▶ Extrait du document:
------------------------------
Les réalités familiales évoluent aussi rapidement. Séparation, monoparentalité, recomposition contribuent à multiplier les configurations possibles.
Pendant les années 1980, la conciliation des responsabilités professionnelles et familiales est considérée comme un problème qui touche spécifiquement les femmes. Les solutions proposées se concentrent sur une meilleure organisation personnelle ou une gestion plus efficace de leur relation avec leur conjoint.
La décennie 1990 est témoin des changements technologiques et de la nécessité de maintenir la concurrence au plan mondial. Ce contexte accroît les pressions, tant sur les organisations que sur les travailleurs. Les heures de travail augmentent, les types d’horaires se multiplient de même que les formes d’emploi. Les structures familiales continuent d’évoluer et le pourcentage de travailleurs assumant des responsabilités familiales auprès d’enfants ou d’aînés progresse.
Dans les milieux de travail, on identifie de mieux en mieux les impacts des difficultés à concilier les responsabilités professionnelles et familiales : absentéisme, perte de productivité, roulement de personnel, les coûts s’additionnent. On cerne peu à peu la responsabilité de l’employeur et les moyens disponibles pour diminuer un peu la tension ressentie par les employés.
En 1997, la mise en place des services de garde à contribution réduite a participé à simplifier la conciliation famille-travail pour un bon nombre de familles québécoises. Cette mesure fait aussi du Québec un des endroits au monde où le nombre de mères de jeunes enfants sur le marché du travail est le plus élevé.
Cette situation impose une adaptation aux employeurs, mais aussi aux autres secteurs de la société qui ne peut plus fonctionner comme lorsqu’une personne était complètement dédiée au fonctionnement de la sphère privée. Les horaires des services doivent s’ajuster.
En 2006, l’entrée en vigueur du Régime québécois d’assurance parentale s’ajoute comme mesure supplémentaire. Une des intentions est de favoriser l’engagement des pères dans la vie de leurs enfants. Et ça fonctionne. Aujourd’hui, de plus en plus d’hommes sont pleinement investis auprès de leur famille.
À partir de 2010, les conséquences du vieillissement de la population se font de plus en plus sentir. Cette situation combinée à l’allongement de l’espérance de vie, favorise un accroissement des besoins de soutien et de plus en plus de travailleurs doivent donner des soins à des proches fragilisés ou en perte d’autonomie. Certains d’entre eux doivent même conjuguer cette responsabilité avec les soins à leurs propres enfants.
------------------------------
▶ Questions d'étude:
**a)** Répondez aux questions suivantes sur l'extrait consacré à la conciliation famille-travail :
(i) Pendant les années 1980, la conciliation des responsabilités professionnelles et familiales est vue comme un problème qui touche spécifiquement qui ?
(ii) En quelle année les services de garde à contribution réduite sont-ils mis en place ?
(iii) Quelle mesure entre en vigueur en 2006 ?
**b)** Veuillez donner tout le passage de l'extrait sur la conciliation famille-travail, de « La décennie 1990 » jusqu'à « ou d’aînés progresse. ».
**c)** Rédigez la suite de l'extrait sur la conciliation famille-travail au Québec, à partir de sa dernière phrase.

[Entrées du jeu de données]
------------------------------
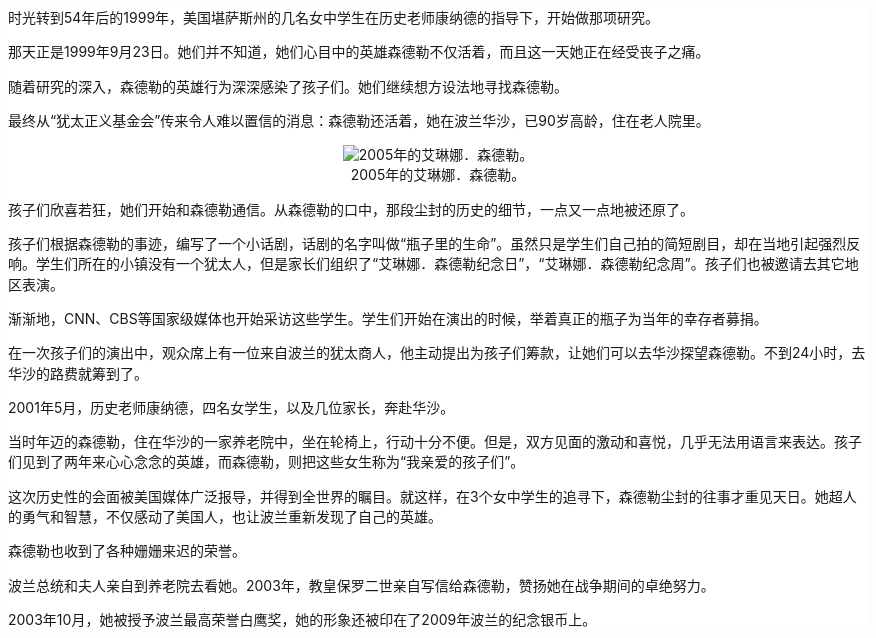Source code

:   </strong>
 </p>
 <p>
  时光转到54年后的1999年，美国堪萨斯州的几名女中学生在历史老师康纳德的指导下，开始做那项研究。
 </p>
 <p>
  那天正是1999年9月23日。她们并不知道，她们心目中的英雄森德勒不仅活着，而且这一天她正在经受丧子之痛。
 </p>
 <p>
  随着研究的深入，森德勒的英雄行为深深感染了孩子们。她们继续想方设法地寻找森德勒。
 </p>
 <p>
  最终从“犹太正义基金会”传来令人难以置信的消息：森德勒还活着，她在波兰华沙，已90岁高龄，住在老人院里。
 </p>
 <p style="text-align:center">
  <img alt="2005年的艾琳娜．森德勒。" src="http://img2.secretchina.com/pic/2019/11-13/p2561306a177992534-ss.jpg" style="height:495px; width:400px"/>
  <br>
   2005年的艾琳娜．森德勒。
  </br>
 </p>
 <p>
  孩子们欣喜若狂，她们开始和森德勒通信。从森德勒的口中，那段尘封的历史的细节，一点又一点地被还原了。
 </p>
 <center>
  <div style="max-width: 632px;height:180px; display: none; text-align: center; margin: 0 auto; overflow: hidden;overflow-x: hidden;">
   <div id="taboola-midarticle-thumbnails" style="max-width: 632px;height:180px;overflow: hidden;overflow-x: hidden;">
   </div>
  </div>
  <div>
   <ins class="adsbygoogle" data-ad-client="ca-pub-1276641434651360" data-ad-format="fluid" data-ad-layout="in-article" data-ad-slot="5164544770" style="display:block; text-align:center;">
   </ins>
  </div>
 </center>
 <p>
  孩子们根据森德勒的事迹，编写了一个小话剧，话剧的名字叫做“瓶子里的生命”。虽然只是学生们自己拍的简短剧目，却在当地引起强烈反响。学生们所在的小镇没有一个犹太人，但是家长们组织了“艾琳娜．森德勒纪念日”，“艾琳娜．森德勒纪念周”。孩子们也被邀请去其它地区表演。
 </p>
 <p>
  渐渐地，CNN、CBS等国家级媒体也开始采访这些学生。学生们开始在演出的时候，举着真正的瓶子为当年的幸存者募捐。
 </p>
 <p>
  在一次孩子们的演出中，观众席上有一位来自波兰的犹太商人，他主动提出为孩子们筹款，让她们可以去华沙探望森德勒。不到24小时，去华沙的路费就筹到了。
 </p>
 <p>
  2001年5月，历史老师康纳德，四名女学生，以及几位家长，奔赴华沙。
 </p>
 <p>
  当时年迈的森德勒，住在华沙的一家养老院中，坐在轮椅上，行动十分不便。但是，双方见面的激动和喜悦，几乎无法用语言来表达。孩子们见到了两年来心心念念的英雄，而森德勒，则把这些女生称为“我亲爱的孩子们”。
 </p>
 <p>
  这次历史性的会面被美国媒体广泛报导，并得到全世界的瞩目。就这样，在3个女中学生的追寻下，森德勒尘封的往事才重见天日。她超人的勇气和智慧，不仅感动了美国人，也让波兰重新发现了自己的英雄。
 </p>
 <p>
  森德勒也收到了各种姗姗来迟的荣誉。
 </p>
 <p>
  波兰总统和夫人亲自到养老院去看她。2003年，教皇保罗二世亲自写信给森德勒，赞扬她在战争期间的卓绝努力。
 </p>
 <p>
  2003年10月，她被授予波兰最高荣誉白鹰奖，她的形象还被印在了2009年波兰的纪念银币上。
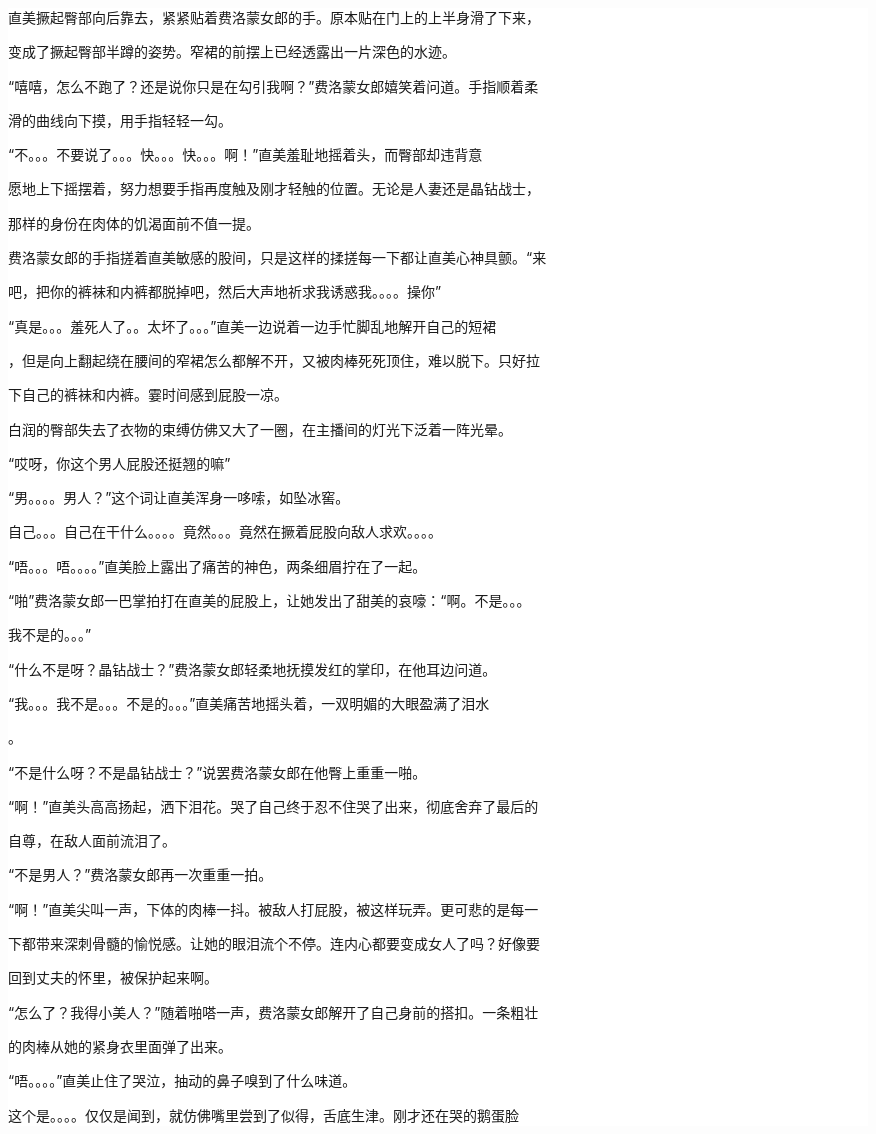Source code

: 直美撅起臀部向后靠去，紧紧贴着费洛蒙女郎的手。原本贴在门上的上半身滑了下来，

变成了撅起臀部半蹲的姿势。窄裙的前摆上已经透露出一片深色的水迹。

“嘻嘻，怎么不跑了？还是说你只是在勾引我啊？”费洛蒙女郎嬉笑着问道。手指顺着柔

滑的曲线向下摸，用手指轻轻一勾。

“不。。。不要说了。。。快。。。快。。。啊！”直美羞耻地摇着头，而臀部却违背意

愿地上下摇摆着，努力想要手指再度触及刚才轻触的位置。无论是人妻还是晶钻战士，

那样的身份在肉体的饥渴面前不值一提。

费洛蒙女郎的手指搓着直美敏感的股间，只是这样的揉搓每一下都让直美心神具颤。“来

吧，把你的裤袜和内裤都脱掉吧，然后大声地祈求我诱惑我。。。。操你”

“真是。。。羞死人了。。太坏了。。。”直美一边说着一边手忙脚乱地解开自己的短裙

，但是向上翻起绕在腰间的窄裙怎么都解不开，又被肉棒死死顶住，难以脱下。只好拉

下自己的裤袜和内裤。霎时间感到屁股一凉。

白润的臀部失去了衣物的束缚仿佛又大了一圈，在主播间的灯光下泛着一阵光晕。

“哎呀，你这个男人屁股还挺翘的嘛”

“男。。。。男人？”这个词让直美浑身一哆嗦，如坠冰窖。

自己。。。自己在干什么。。。。竟然。。。竟然在撅着屁股向敌人求欢。。。。

“唔。。。唔。。。。”直美脸上露出了痛苦的神色，两条细眉拧在了一起。

“啪”费洛蒙女郎一巴掌拍打在直美的屁股上，让她发出了甜美的哀嚎：“啊。不是。。。

我不是的。。。”

“什么不是呀？晶钻战士？”费洛蒙女郎轻柔地抚摸发红的掌印，在他耳边问道。

“我。。。我不是。。。不是的。。。”直美痛苦地摇头着，一双明媚的大眼盈满了泪水

。

“不是什么呀？不是晶钻战士？”说罢费洛蒙女郎在他臀上重重一啪。

“啊！”直美头高高扬起，洒下泪花。哭了自己终于忍不住哭了出来，彻底舍弃了最后的

自尊，在敌人面前流泪了。

“不是男人？”费洛蒙女郎再一次重重一拍。

“啊！”直美尖叫一声，下体的肉棒一抖。被敌人打屁股，被这样玩弄。更可悲的是每一

下都带来深刺骨髓的愉悦感。让她的眼泪流个不停。连内心都要变成女人了吗？好像要

回到丈夫的怀里，被保护起来啊。

“怎么了？我得小美人？”随着啪嗒一声，费洛蒙女郎解开了自己身前的搭扣。一条粗壮

的肉棒从她的紧身衣里面弹了出来。

“唔。。。。”直美止住了哭泣，抽动的鼻子嗅到了什么味道。

这个是。。。。仅仅是闻到，就仿佛嘴里尝到了似得，舌底生津。刚才还在哭的鹅蛋脸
------------------------------
▶ Résultats de l'exercice:
**a)**
(i) Les femmes.
(ii) En 1997.
(iii) Le Régime québécois d'assurance parentale.

**b)**
La décennie 1990 est témoin des changements technologiques et de la nécessité de maintenir la concurrence au plan mondial. Ce contexte accroît les pressions, tant sur les organisations que sur les travailleurs. Les heures de travail augmentent, les types d’horaires se multiplient de même que les formes d’emploi. Les structures familiales continuent d’évoluer et le pourcentage de travailleurs assumant des responsabilités familiales auprès d’enfants ou d’aînés progresse.

**c)**
Dix ans plus tard, le marché du travail est aux prises avec une croissance économique exceptionnelle, doublée de départs massifs à la retraite. Selon toutes les apparences, la prochaine décennie sera caractérisée par la pénurie de main-d’œuvre. La conciliation famille-travail est maintenant sur toutes les lèvres. Des données récentes nous confirment que les mesures visant à la favoriser sont incontournables pour recruter et retenir les employés. En effet, en 2018, un sondage réalisé auprès de 3000 travailleurs ayant des responsabilités familiales a révélé que 55 % d’entre eux étaient prêts à changer d’emploi pour un autre leur offrant de meilleures mesures de CFT. De plus, 37 % accepteraient une baisse de salaire pour la même raison.
Ce sondage a aussi permis de confirmer que les membres de la génération Y ont des attentes différentes. Plus question, pour eux, de sacrifier la famille pour le travail. Chacune des expériences mérite être pleinement vécue. Leurs attentes en termes de disponibilité des mesures de CFT sont élevées.
Par ailleurs, des recherches ont démontré, au cours des dernières années, que les employeurs remarquent des effets positifs attribuables à la mise en place de mesures de CFT tels que l’augmentation de la satisfaction et de la motivation au travail, l’amélioration du climat de travail, la baisse de l’absentéisme et la hausse de la productivité. De plus, les organisations ayant adopté une approche formelle pour déterminer les mesures à mettre en place semblent remarquer de plus grands avantages à la mise en place de ces mesures.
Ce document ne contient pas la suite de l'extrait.